▸ **WHAT THE EXERCISE ASKS**
Write out each word in the data below, keeping every character and its original script unchanged.

▸ **DATA SHOWN**

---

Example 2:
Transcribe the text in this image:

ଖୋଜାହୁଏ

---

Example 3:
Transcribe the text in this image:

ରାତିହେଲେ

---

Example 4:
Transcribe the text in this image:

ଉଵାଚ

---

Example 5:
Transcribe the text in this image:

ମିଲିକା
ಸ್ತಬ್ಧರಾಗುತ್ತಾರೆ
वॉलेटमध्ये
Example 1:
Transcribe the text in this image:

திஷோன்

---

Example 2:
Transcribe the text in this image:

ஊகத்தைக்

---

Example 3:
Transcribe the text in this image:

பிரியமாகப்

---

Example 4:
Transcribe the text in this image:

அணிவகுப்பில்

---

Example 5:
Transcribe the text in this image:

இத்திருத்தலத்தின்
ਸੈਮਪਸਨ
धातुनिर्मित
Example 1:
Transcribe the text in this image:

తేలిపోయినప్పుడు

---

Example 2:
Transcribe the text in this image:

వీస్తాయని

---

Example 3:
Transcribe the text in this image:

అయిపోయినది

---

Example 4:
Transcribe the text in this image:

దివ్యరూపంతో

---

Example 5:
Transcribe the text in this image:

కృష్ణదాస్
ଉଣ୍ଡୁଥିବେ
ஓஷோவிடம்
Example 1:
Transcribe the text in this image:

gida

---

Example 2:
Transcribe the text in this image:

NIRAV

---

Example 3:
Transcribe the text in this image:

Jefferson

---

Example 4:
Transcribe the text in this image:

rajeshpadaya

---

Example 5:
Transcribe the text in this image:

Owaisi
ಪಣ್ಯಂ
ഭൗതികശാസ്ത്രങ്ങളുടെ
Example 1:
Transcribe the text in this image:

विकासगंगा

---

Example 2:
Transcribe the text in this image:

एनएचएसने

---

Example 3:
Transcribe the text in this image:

▸ **IN RESPONSE**
---

Example 2:
Transcribe the text in this image:

ଖୋଜାହୁଏ

---

Example 3:
Transcribe the text in this image:

ରାତିହେଲେ

---

Example 4:
Transcribe the text in this image:

ଉଵାଚ

---

Example 5:
Transcribe the text in this image:

ମିଲିକା
ಸ್ತಬ್ಧರಾಗುತ್ತಾರೆ
वॉलेटमध्ये
Example 1:
Transcribe the text in this image:

திஷோன்

---

Example 2:
Transcribe the text in this image:

ஊகத்தைக்

---

Example 3:
Transcribe the text in this image:

பிரியமாகப்

---

Example 4:
Transcribe the text in this image:

அணிவகுப்பில்

---

Example 5:
Transcribe the text in this image:

இத்திருத்தலத்தின்
ਸੈਮਪਸਨ
धातुनिर्मित
Example 1:
Transcribe the text in this image:

తేలిపోయినప్పుడు

---

Example 2:
Transcribe the text in this image:

వీస్తాయని

---

Example 3:
Transcribe the text in this image:

అయిపోయినది

---

Example 4:
Transcribe the text in this image:

దివ్యరూపంతో

---

Example 5:
Transcribe the text in this image:

కృష్ణదాస్
ଉଣ୍ଡୁଥିବେ
ஓஷோவிடம்
Example 1:
Transcribe the text in this image:

gida

---

Example 2:
Transcribe the text in this image:

NIRAV

---

Example 3:
Transcribe the text in this image:

Jefferson

---

Example 4:
Transcribe the text in this image:

rajeshpadaya

---

Example 5:
Transcribe the text in this image:

Owaisi
ಪಣ್ಯಂ
ഭൗതികശാസ്ത്രങ്ങളുടെ
Example 1:
Transcribe the text in this image:

विकासगंगा

---

Example 2:
Transcribe the text in this image:

एनएचएसने

---

Example 3:
Transcribe the text in this image:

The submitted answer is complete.